ここでちょっと戸籍簿の焼失と復元作業に横入りしておきます。
最近でもときには「空襲による焼失により、当該戸籍は存在しません」と言う事例に出くわすことがあります。
被相続人に関する戦中戦後の戸籍はきちんとしているのに、(現在相続が多いのは大正から昭和始め頃に生まれた人が中心です)その前の明治大正頃の(被相続人の親またはその親の)古い戸籍だけが復元されていないことがあります。

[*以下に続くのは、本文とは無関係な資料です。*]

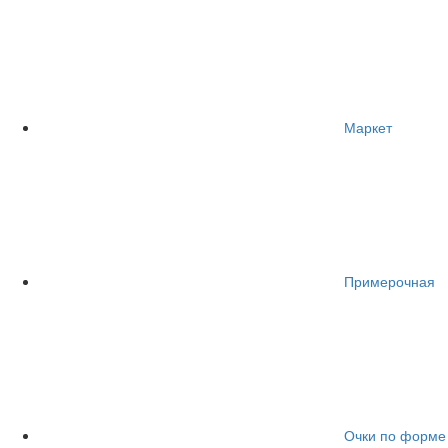
Маркет
Примерочная
Очки по форме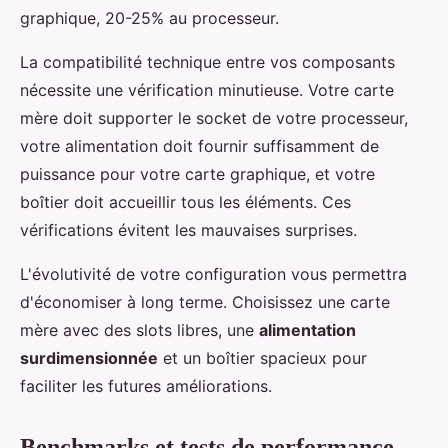
graphique, 20-25% au processeur.
La compatibilité technique entre vos composants
nécessite une vérification minutieuse. Votre carte
mère doit supporter le socket de votre processeur,
votre alimentation doit fournir suffisamment de
puissance pour votre carte graphique, et votre
boîtier doit accueillir tous les éléments. Ces
vérifications évitent les mauvaises surprises.
L'évolutivité de votre configuration vous permettra
d'économiser à long terme. Choisissez une carte
mère avec des slots libres, une
alimentation
surdimensionnée
et un boîtier spacieux pour
faciliter les futures améliorations.
Benchmarks et tests de performance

敗戦直後に戸籍簿を回復する作業は政府が主体的に回復して行く作業ではなく、生きている人が婚姻したり、子を産んで出生届、死亡届を出したりする時に必要になり、生きている人の都合で役場に行って見ると自分の戸籍簿が燃えてしまって存在しないことが分ります。
そこで、当時まで(空襲で焼け死んだばかりの人も含めて)戸籍上生きている人については、焼け残った米穀通帳や学校関係の文書などを持ち寄って先ず自分の氏名など明らかにし、その人が自分の兄弟や親の氏名生年月日などを届けて記録して行く方法のようでした。
客観文書がいくつもあればそれに越したことがないのですが、客観文書にも誤記があるので1つ2つしかない場合や、数十年前に亡くなっている父や母・場合によっては祖父母や伯父叔母など死亡者の生年月日や氏名については、(その妻子など)関係者連署などで正確性を証明して復元してもらう方式から始まったようです。
不動産登記の関係は、政府のイニシアチブで地番順に復元して行けます・・その番地に行けば、実際その土地があるし、住んでいる人や耕している人がいるのでそれなりの手がかりがあります。
それに地権者は権利証を大事に保管していたものですから、その提出を求めれば直ぐに復元出来たでしょう。
戸籍の場合、地番順に編成していない・・・戸主や筆頭者人別に編成しているので、10番地の次の11番地を誰が本籍にしているかを逆から検索して行くことができません。
そもそも本籍と住所とは別ですから、その番地に人が住んでいるとは限らないないのです。
そのうえ10番地に誰かの本籍があってもその隣の11番地も誰かの本籍になっているとは限りません。
その点土地は順番に番号を振ったものですから、欠番(合筆によって発生しますがそれは例外ですし、その所有者がその経過文書・分筆合筆の権利証も大事に持っています)がないので順にチェックして行けば復元出来ます。
戸籍簿の場合、政府の方から復元する方法がないものですから、当時生きている人が何らかの必要があって届けて来た順に先ず復元作業が始まったものと思われます。
ところで、現在では均分相続のために被相続人(死亡者)が生まれたとき(正確には生殖能力を持ったとき以降)の連続した戸籍がないと被相続人の子供全員が何人いるのか誰と誰なのかが特定出来ません。
父母の戸籍だけではなく、父または母が戸主になったとき以前に属していた戸籍・・すなわち父の父(前戸主)の戸籍謄本が必須です。
今で言えば、婚姻により新戸籍を作るのですが、この新戸籍編成前の戸籍がないとその人が初婚かどうか(再婚前に子供をもうけているか・婚外子がいたのか)も分らないと言えば理解が簡単でしょう。
ところが、戦後間もなくのころにはまだ家督相続制でしたので、相続編が改正されて施行された昭和23年1月1日前(その前日)までは、親が死亡して相続が開始しても親のすべての子供を捜す必要性がありませんでした。
(子供が何人いても長男が単独相続出来たので、自分が長男であることさえ証明出来れば良かったので、自分の親や兄弟の氏名生年月日や何時結婚したかなど書き出して現役の戸籍簿さえ復元すれば足り・・閉鎖した戸籍復元までは不要でした)
こうした事情もあって、今では親が結婚する前の生まれたときからの戸籍・・当時では親が戸主になる前の前戸主の戸籍謄本が必要ですが、昭和22年暮れまでは、その必要性がなかったので、昭和22年頃までに戸主が亡くなって閉鎖されていた戸籍簿が復元されないままになっていることが今になって出て来るのです。
では、この間の死亡事例の場合だけ明治大正の戸籍がなくなっただけかと言うとそうでもありません。
昭和23年1月1日以降に相続が開始すると均分相続のために被相続人の親の戸籍まで復元する必要が出てきましたが、この場合も原則として不動産の相続登記が必要な場合だけ戸籍謄本が必要になっただけでした。